━━ Exercise materials ━━
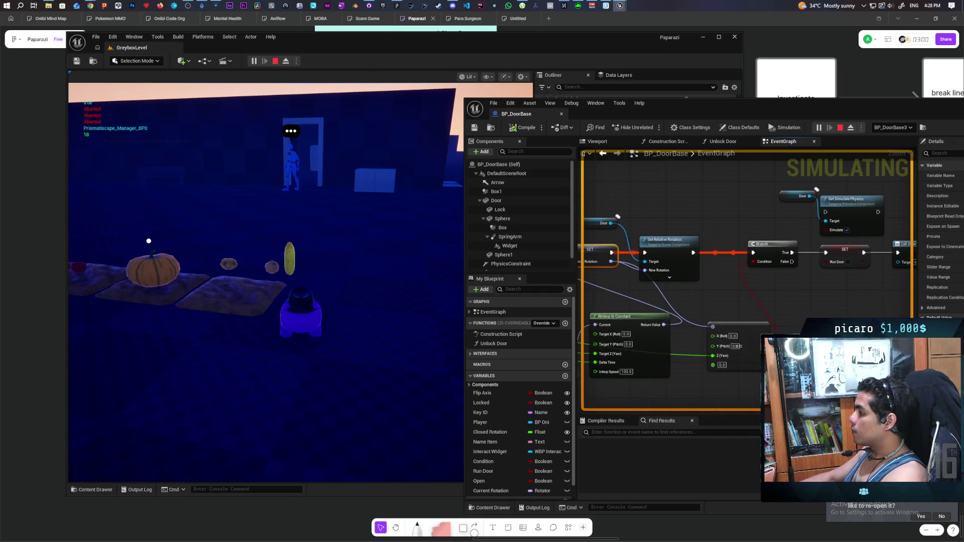
{"action": "mouse_move", "coordinate": [708, 335]}
{"action": "left_mouse_down"}
{"action": "mouse_move", "coordinate": [753, 293]}
{"action": "mouse_move", "coordinate": [786, 297]}
{"action": "left_mouse_up"}
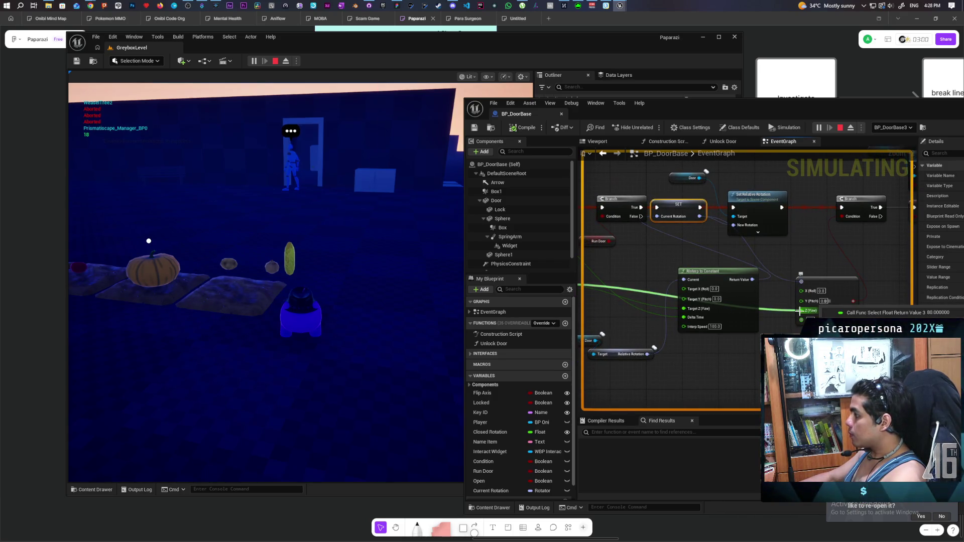
- Read the Make Rotator debug values: Current Rotation Yaw is -80 while the selected yaw is 80
{"action": "mouse_move", "coordinate": [800, 285]}
{"action": "mouse_move", "coordinate": [800, 284]}
{"action": "left_mouse_down"}
{"action": "mouse_move", "coordinate": [663, 291]}
{"action": "mouse_move", "coordinate": [691, 281]}
{"action": "left_mouse_up"}
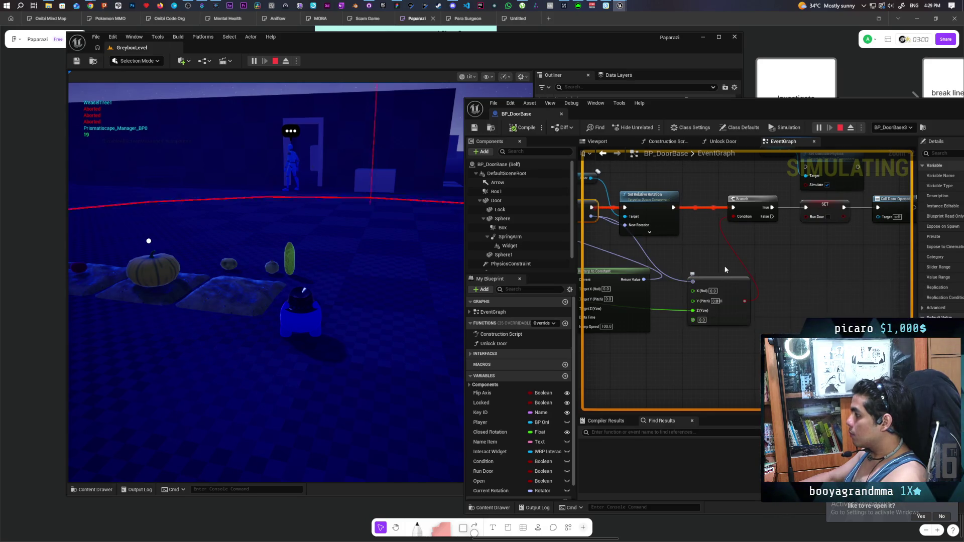
{"action": "mouse_move", "coordinate": [692, 278]}
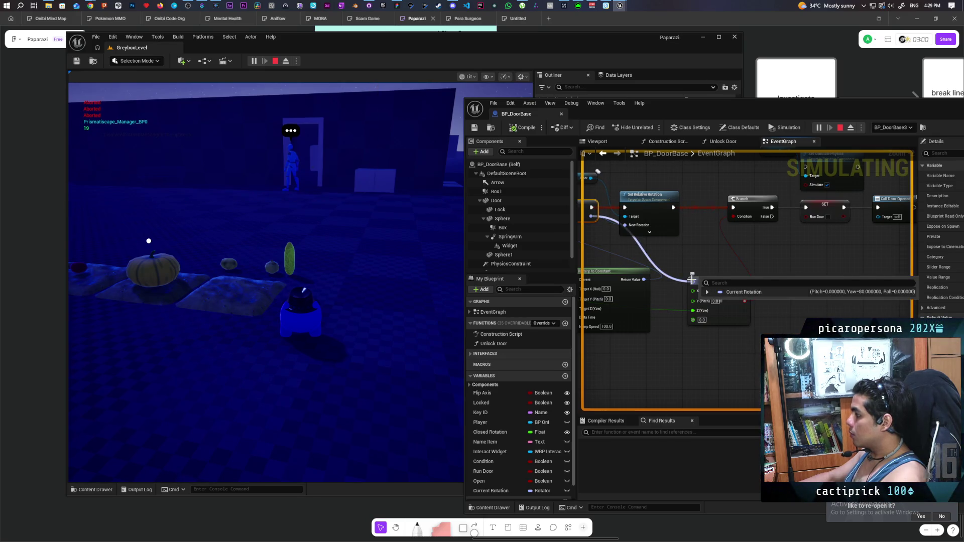
{"action": "mouse_move", "coordinate": [691, 311]}
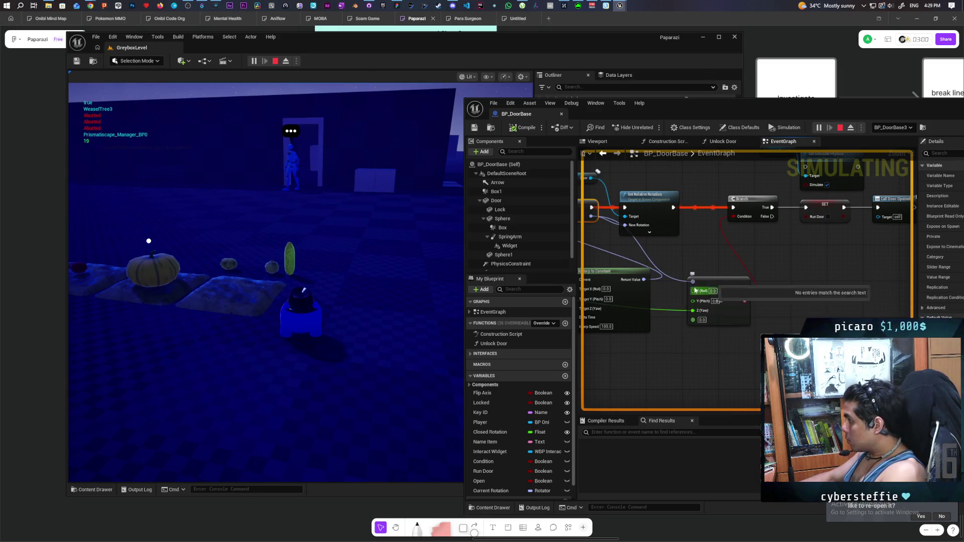
{"action": "mouse_move", "coordinate": [741, 304]}
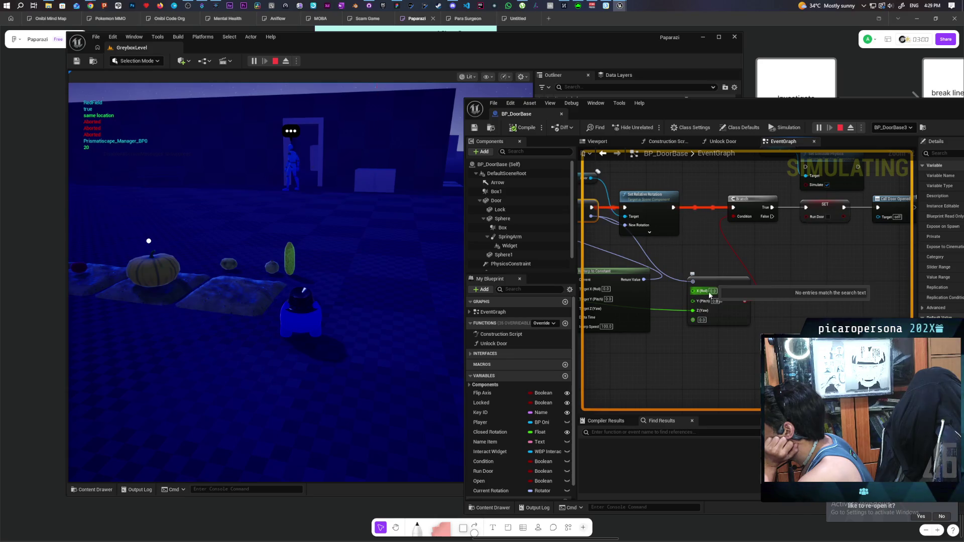
{"action": "mouse_move", "coordinate": [725, 346]}
{"action": "left_mouse_down"}
{"action": "mouse_move", "coordinate": [838, 314]}
{"action": "mouse_move", "coordinate": [766, 311]}
{"action": "left_mouse_up"}
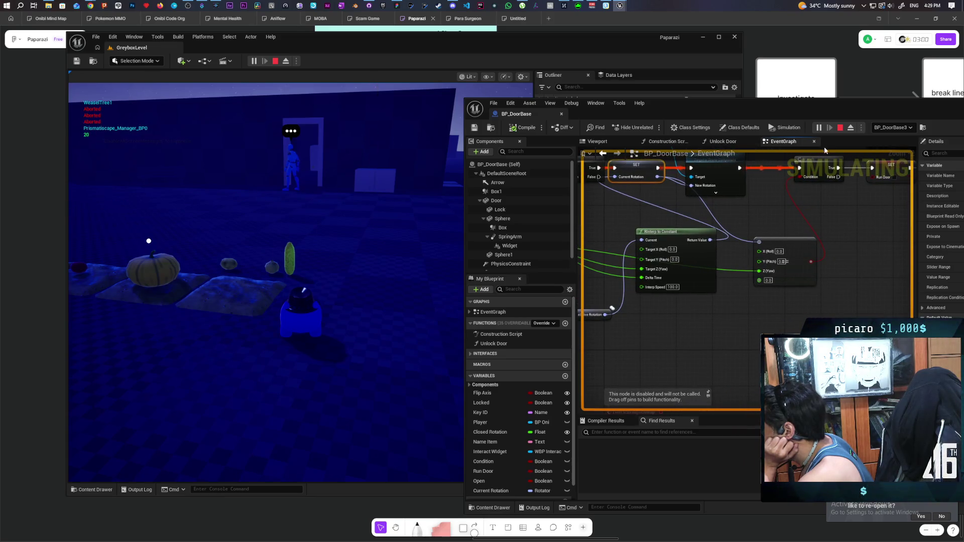
- Stop the play session and recombine the comparison's split rotation pin into one rotator pin
{"action": "left_click", "coordinate": [840, 127]}
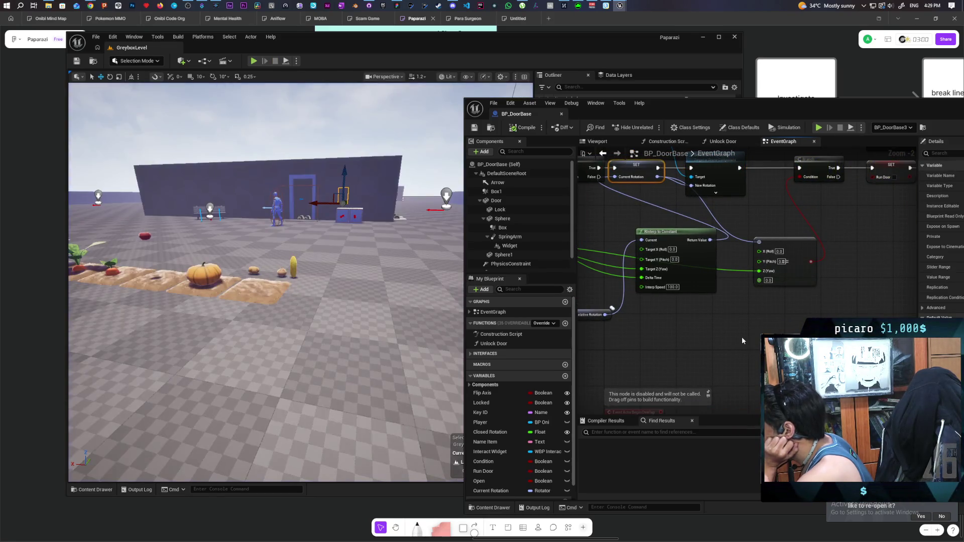
{"action": "left_click_drag", "start_coordinate": [743, 337], "coordinate": [843, 313]}
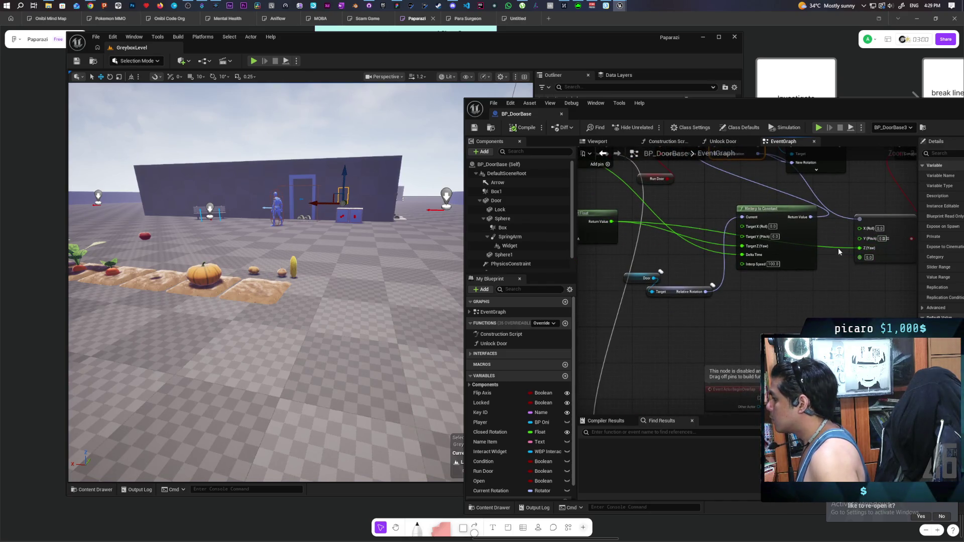
{"action": "scroll", "coordinate": [835, 257], "scroll_direction": "down", "scroll_amount": 2}
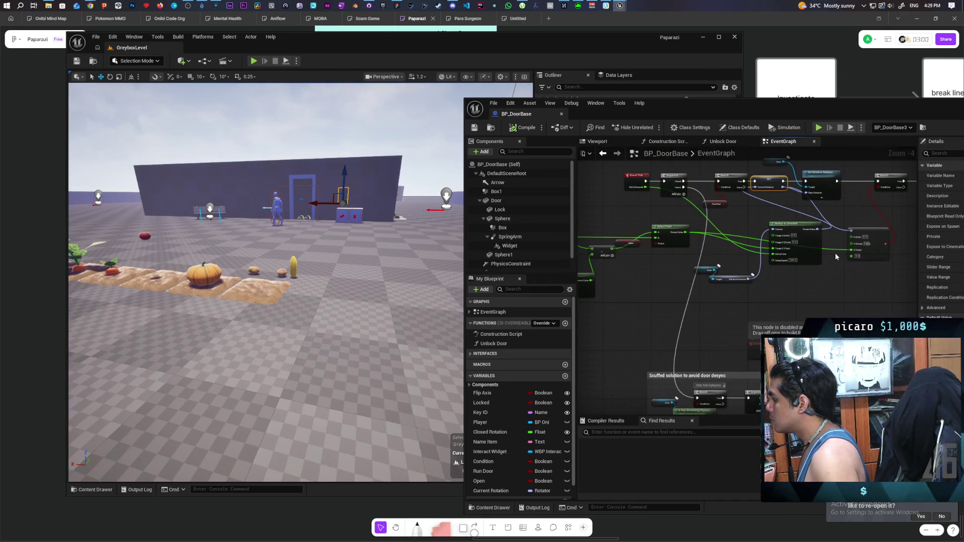
{"action": "mouse_move", "coordinate": [841, 249]}
{"action": "left_mouse_down"}
{"action": "mouse_move", "coordinate": [839, 260]}
{"action": "mouse_move", "coordinate": [851, 237]}
{"action": "left_mouse_up"}
{"action": "right_click", "coordinate": [854, 243]}
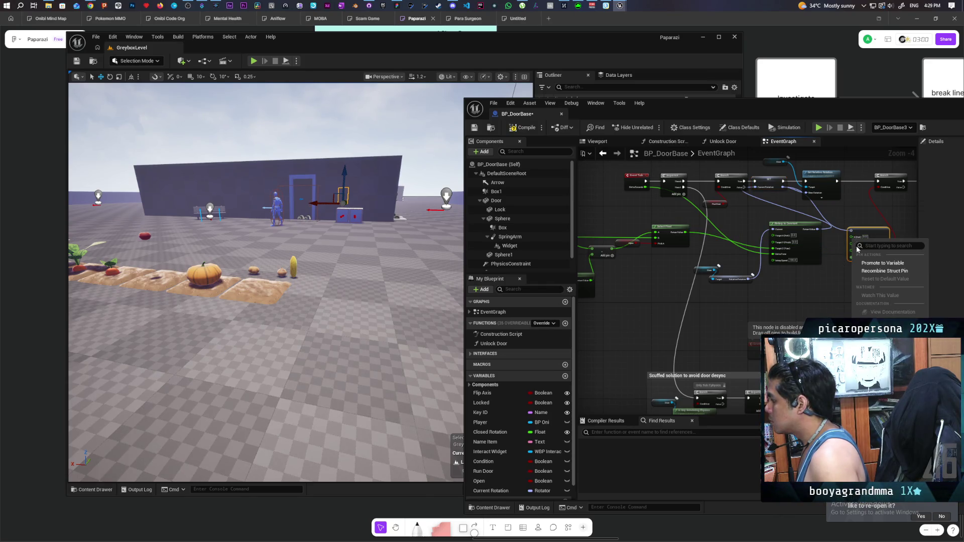
{"action": "left_click", "coordinate": [885, 271]}
- Add a Make Rotator feeding the comparison and wire the Select Float result into Z (Yaw)
{"action": "left_click_drag", "start_coordinate": [853, 243], "coordinate": [832, 263]}
{"action": "type", "text": "make"}
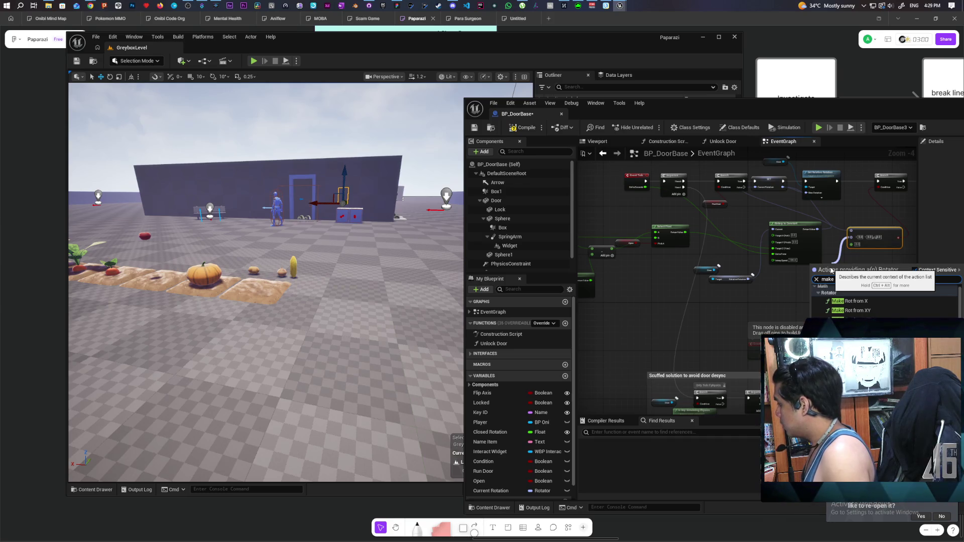
{"action": "left_click", "coordinate": [853, 387]}
{"action": "scroll", "coordinate": [822, 288], "scroll_direction": "up", "scroll_amount": 2}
━━━
- _Brief_: Please retype the listing exactly, leaving out any images.

- _Output for this task_:
{"action": "mouse_move", "coordinate": [708, 335]}
{"action": "left_mouse_down"}
{"action": "mouse_move", "coordinate": [753, 293]}
{"action": "mouse_move", "coordinate": [786, 297]}
{"action": "left_mouse_up"}
- Read the Make Rotator debug values: Current Rotation Yaw is -80 while the selected yaw is 80
{"action": "mouse_move", "coordinate": [800, 285]}
{"action": "mouse_move", "coordinate": [800, 284]}
{"action": "left_mouse_down"}
{"action": "mouse_move", "coordinate": [663, 291]}
{"action": "mouse_move", "coordinate": [691, 281]}
{"action": "left_mouse_up"}
{"action": "mouse_move", "coordinate": [692, 278]}
{"action": "mouse_move", "coordinate": [691, 311]}
{"action": "mouse_move", "coordinate": [741, 304]}
{"action": "mouse_move", "coordinate": [725, 346]}
{"action": "left_mouse_down"}
{"action": "mouse_move", "coordinate": [838, 314]}
{"action": "mouse_move", "coordinate": [766, 311]}
{"action": "left_mouse_up"}
- Stop the play session and recombine the comparison's split rotation pin into one rotator pin
{"action": "left_click", "coordinate": [840, 127]}
{"action": "left_click_drag", "start_coordinate": [743, 337], "coordinate": [843, 313]}
{"action": "scroll", "coordinate": [835, 257], "scroll_direction": "down", "scroll_amount": 2}
{"action": "mouse_move", "coordinate": [841, 249]}
{"action": "left_mouse_down"}
{"action": "mouse_move", "coordinate": [839, 260]}
{"action": "mouse_move", "coordinate": [851, 237]}
{"action": "left_mouse_up"}
{"action": "right_click", "coordinate": [854, 243]}
{"action": "left_click", "coordinate": [885, 271]}
- Add a Make Rotator feeding the comparison and wire the Select Float result into Z (Yaw)
{"action": "left_click_drag", "start_coordinate": [853, 243], "coordinate": [832, 263]}
{"action": "type", "text": "make"}
{"action": "left_click", "coordinate": [853, 387]}
{"action": "scroll", "coordinate": [822, 288], "scroll_direction": "up", "scroll_amount": 2}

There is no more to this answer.